** Dataset extract **
------------------------------------------------------------------------

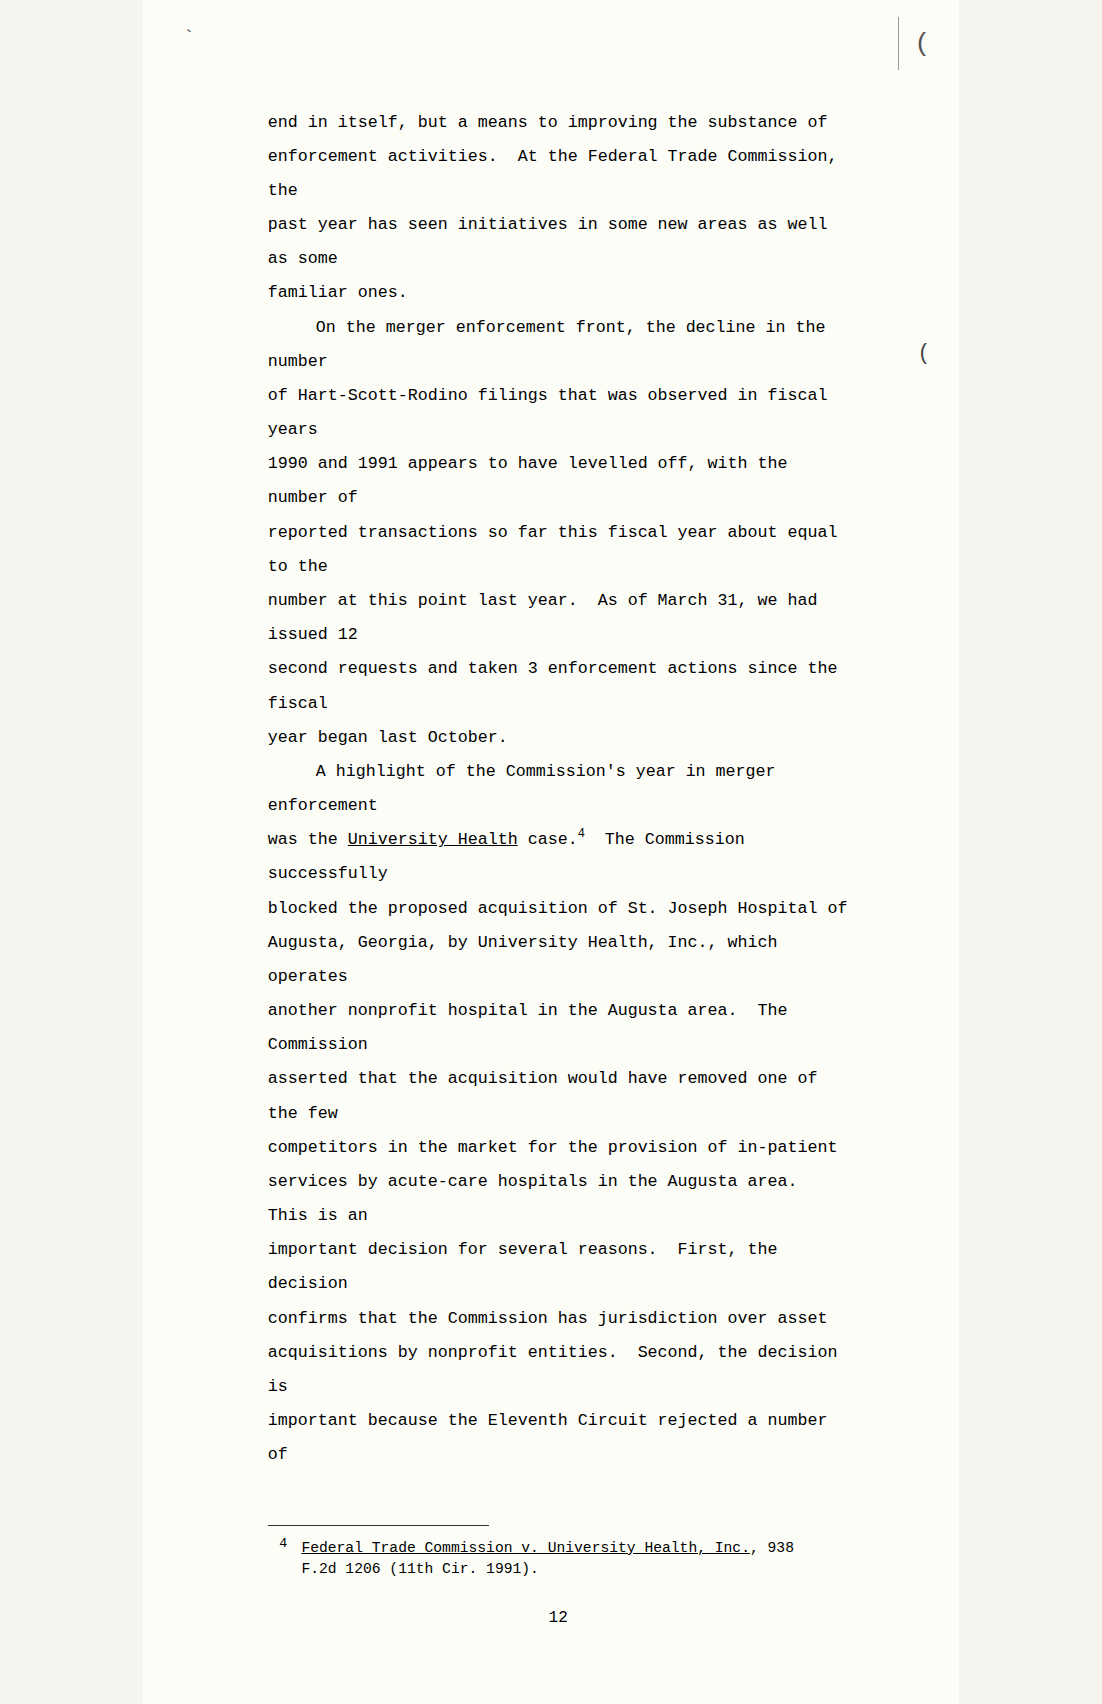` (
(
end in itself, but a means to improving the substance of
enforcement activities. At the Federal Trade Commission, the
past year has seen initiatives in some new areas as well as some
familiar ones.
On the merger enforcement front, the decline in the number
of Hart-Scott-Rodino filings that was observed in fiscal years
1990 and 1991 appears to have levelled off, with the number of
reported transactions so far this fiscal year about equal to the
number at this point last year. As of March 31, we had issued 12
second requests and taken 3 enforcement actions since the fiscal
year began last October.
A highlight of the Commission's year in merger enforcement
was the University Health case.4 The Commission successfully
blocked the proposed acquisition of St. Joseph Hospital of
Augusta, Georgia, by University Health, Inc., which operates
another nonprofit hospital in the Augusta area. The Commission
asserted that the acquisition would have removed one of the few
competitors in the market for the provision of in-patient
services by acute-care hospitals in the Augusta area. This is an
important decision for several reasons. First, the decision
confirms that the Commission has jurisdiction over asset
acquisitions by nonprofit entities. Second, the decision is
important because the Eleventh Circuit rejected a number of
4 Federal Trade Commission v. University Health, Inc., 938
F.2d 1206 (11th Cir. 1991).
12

------------------------------------------------------------------------

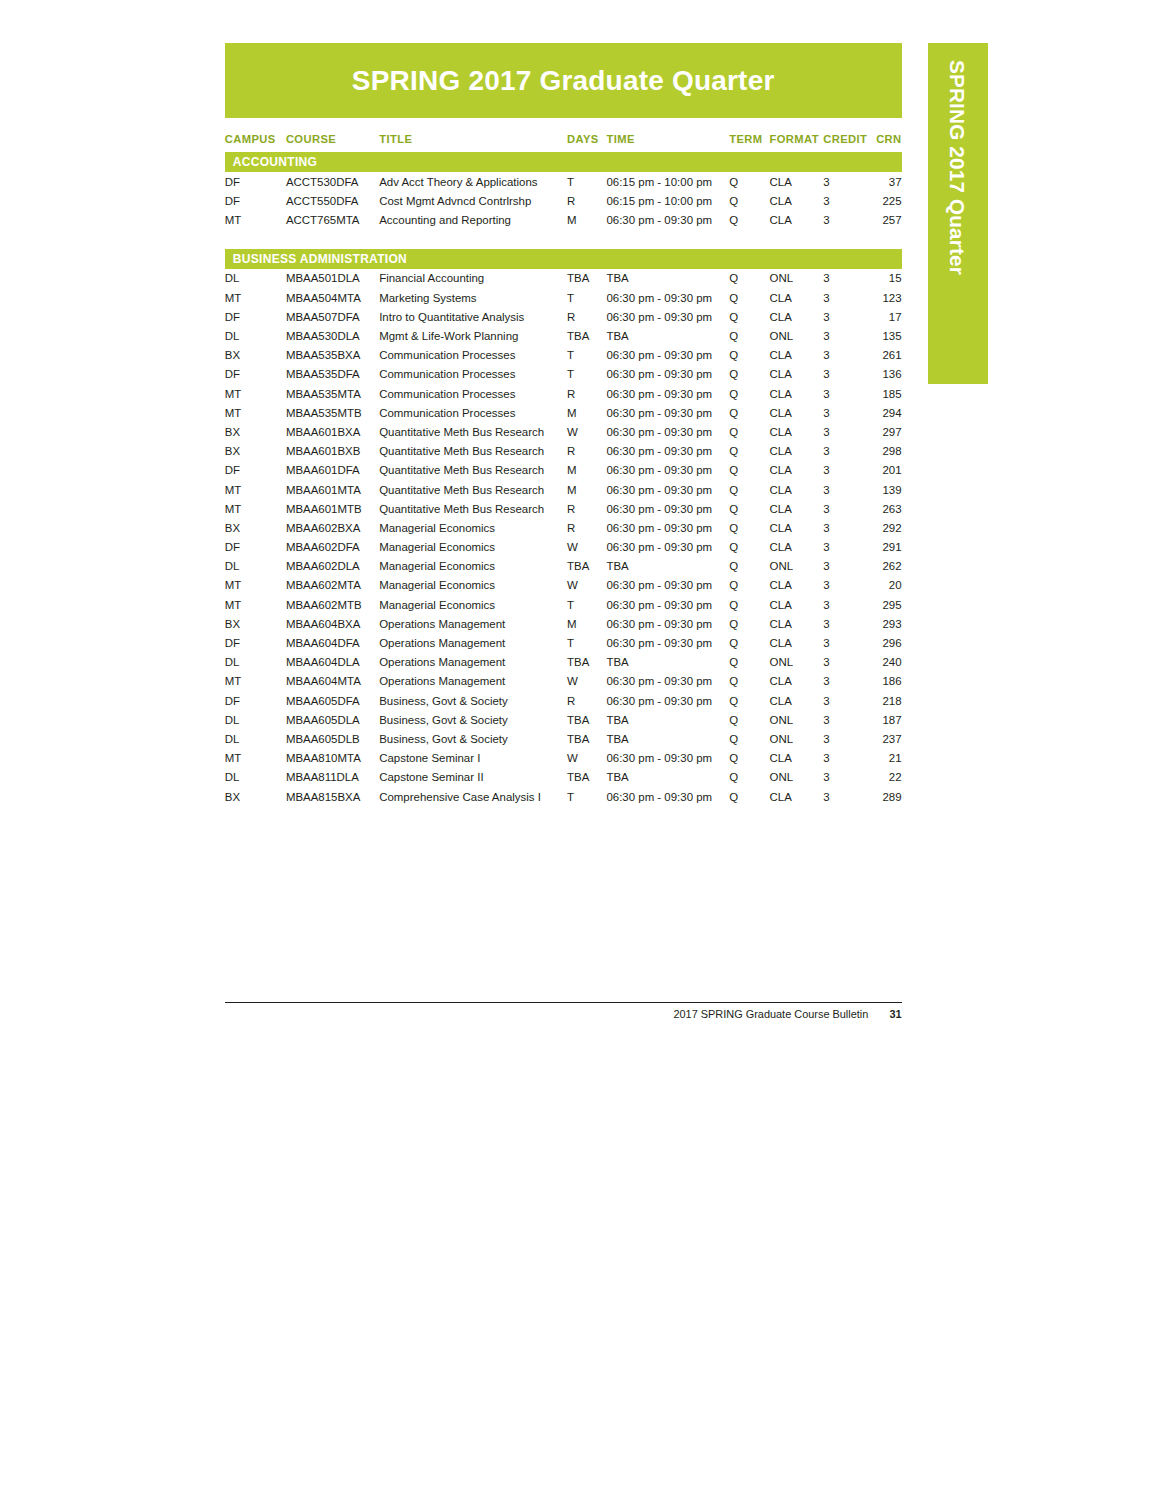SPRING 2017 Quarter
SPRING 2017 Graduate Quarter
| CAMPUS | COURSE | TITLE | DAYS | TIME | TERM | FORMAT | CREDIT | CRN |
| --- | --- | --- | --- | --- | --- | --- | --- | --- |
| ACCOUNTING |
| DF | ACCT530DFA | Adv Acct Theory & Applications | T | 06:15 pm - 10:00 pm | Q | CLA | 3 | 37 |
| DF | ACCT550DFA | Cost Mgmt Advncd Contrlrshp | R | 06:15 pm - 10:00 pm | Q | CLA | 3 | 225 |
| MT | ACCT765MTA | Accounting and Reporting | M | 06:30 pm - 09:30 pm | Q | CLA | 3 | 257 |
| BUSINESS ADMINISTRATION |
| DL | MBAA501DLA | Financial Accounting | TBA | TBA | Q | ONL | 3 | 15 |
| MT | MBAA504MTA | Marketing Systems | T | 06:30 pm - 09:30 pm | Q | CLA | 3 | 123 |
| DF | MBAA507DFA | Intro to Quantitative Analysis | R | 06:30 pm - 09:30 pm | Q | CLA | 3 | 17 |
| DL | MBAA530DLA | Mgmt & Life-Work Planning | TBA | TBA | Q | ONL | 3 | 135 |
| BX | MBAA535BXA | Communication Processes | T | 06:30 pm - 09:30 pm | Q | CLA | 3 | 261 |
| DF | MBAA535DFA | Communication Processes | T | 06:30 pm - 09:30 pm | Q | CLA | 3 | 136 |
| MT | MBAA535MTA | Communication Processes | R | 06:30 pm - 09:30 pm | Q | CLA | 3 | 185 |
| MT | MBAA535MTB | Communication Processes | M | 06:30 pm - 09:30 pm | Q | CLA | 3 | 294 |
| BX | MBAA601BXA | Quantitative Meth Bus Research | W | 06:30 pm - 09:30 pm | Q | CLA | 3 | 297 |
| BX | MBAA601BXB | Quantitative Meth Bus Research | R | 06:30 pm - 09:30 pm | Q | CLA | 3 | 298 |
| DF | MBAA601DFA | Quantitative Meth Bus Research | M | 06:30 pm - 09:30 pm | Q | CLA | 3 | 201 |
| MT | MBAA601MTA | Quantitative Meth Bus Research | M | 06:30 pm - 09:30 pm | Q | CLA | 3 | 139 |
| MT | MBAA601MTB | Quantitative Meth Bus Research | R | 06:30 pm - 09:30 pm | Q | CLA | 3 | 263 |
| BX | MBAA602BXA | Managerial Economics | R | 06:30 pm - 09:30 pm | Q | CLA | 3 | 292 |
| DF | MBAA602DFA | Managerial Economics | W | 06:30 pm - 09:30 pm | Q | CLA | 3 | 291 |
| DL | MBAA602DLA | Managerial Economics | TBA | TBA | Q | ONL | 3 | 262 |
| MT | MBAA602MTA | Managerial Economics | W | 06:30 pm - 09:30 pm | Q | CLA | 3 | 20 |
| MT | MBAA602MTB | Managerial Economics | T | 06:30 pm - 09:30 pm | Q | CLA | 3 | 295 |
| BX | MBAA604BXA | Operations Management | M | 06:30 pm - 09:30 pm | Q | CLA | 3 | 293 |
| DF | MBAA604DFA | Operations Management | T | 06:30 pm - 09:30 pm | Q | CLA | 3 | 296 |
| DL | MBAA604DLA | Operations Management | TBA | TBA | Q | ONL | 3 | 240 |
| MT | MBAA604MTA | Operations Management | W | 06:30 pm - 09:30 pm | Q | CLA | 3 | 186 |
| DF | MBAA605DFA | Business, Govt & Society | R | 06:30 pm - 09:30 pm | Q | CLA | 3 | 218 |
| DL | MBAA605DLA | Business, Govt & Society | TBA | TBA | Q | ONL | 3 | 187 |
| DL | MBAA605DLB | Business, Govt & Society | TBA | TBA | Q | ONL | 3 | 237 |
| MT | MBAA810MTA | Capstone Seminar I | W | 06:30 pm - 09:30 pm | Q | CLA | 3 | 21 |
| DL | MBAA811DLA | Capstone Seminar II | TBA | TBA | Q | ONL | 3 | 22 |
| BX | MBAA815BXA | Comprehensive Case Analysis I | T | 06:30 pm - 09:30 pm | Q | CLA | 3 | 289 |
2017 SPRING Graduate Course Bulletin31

------------------------------------------------------------------------

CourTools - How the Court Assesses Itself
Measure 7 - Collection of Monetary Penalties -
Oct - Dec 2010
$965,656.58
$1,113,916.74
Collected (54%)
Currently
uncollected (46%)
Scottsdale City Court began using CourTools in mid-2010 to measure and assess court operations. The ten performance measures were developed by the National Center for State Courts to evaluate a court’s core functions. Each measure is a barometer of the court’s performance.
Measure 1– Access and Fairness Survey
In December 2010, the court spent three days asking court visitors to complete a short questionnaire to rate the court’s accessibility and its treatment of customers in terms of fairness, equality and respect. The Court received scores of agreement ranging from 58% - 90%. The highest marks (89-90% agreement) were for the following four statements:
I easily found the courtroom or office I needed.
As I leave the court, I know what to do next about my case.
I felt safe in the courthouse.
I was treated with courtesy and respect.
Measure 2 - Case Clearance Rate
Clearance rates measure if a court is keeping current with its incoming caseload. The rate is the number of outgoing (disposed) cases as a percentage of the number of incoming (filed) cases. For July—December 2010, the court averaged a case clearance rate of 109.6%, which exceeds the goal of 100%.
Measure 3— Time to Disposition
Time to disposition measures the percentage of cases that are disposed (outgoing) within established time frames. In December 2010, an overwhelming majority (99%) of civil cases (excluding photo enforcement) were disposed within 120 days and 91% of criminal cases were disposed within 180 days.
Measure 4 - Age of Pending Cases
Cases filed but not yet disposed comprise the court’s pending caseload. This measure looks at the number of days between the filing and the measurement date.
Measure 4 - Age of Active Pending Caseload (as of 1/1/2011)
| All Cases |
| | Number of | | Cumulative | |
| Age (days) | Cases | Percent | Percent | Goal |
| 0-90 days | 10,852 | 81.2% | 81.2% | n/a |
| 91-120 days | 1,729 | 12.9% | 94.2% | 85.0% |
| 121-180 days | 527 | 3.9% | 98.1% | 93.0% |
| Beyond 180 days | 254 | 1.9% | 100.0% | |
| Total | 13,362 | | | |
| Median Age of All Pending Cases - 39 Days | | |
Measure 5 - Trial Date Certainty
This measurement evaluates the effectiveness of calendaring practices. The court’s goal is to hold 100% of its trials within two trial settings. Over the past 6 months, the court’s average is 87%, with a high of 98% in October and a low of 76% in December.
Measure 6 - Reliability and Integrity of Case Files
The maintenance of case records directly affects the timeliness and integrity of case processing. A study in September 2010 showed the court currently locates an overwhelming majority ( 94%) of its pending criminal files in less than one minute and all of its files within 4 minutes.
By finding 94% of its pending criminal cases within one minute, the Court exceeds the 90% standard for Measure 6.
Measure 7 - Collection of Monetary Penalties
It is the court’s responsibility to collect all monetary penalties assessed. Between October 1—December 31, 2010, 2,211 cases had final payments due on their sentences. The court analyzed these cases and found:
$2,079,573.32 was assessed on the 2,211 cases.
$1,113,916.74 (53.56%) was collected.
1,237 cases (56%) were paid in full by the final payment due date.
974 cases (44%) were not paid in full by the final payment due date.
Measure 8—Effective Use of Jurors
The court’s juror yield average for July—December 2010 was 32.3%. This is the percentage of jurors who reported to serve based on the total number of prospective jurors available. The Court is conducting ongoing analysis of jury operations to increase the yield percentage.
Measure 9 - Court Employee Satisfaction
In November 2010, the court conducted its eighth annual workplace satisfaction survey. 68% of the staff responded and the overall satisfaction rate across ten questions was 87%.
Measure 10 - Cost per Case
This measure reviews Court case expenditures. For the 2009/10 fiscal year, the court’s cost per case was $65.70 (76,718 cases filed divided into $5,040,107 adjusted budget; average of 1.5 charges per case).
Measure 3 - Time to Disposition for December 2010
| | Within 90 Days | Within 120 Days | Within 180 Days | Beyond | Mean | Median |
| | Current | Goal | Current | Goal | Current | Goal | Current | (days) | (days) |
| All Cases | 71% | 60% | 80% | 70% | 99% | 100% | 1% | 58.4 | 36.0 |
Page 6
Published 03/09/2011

------------------------------------------------------------------------

** Task details **
Filter the records down to the lines containing the word "Beyond", and copy those.

** Expected answer **
| Beyond 180 days | 254 | 1.9% | 100.0% | |
| | Within 90 Days | Within 120 Days | Within 180 Days | Beyond | Mean | Median |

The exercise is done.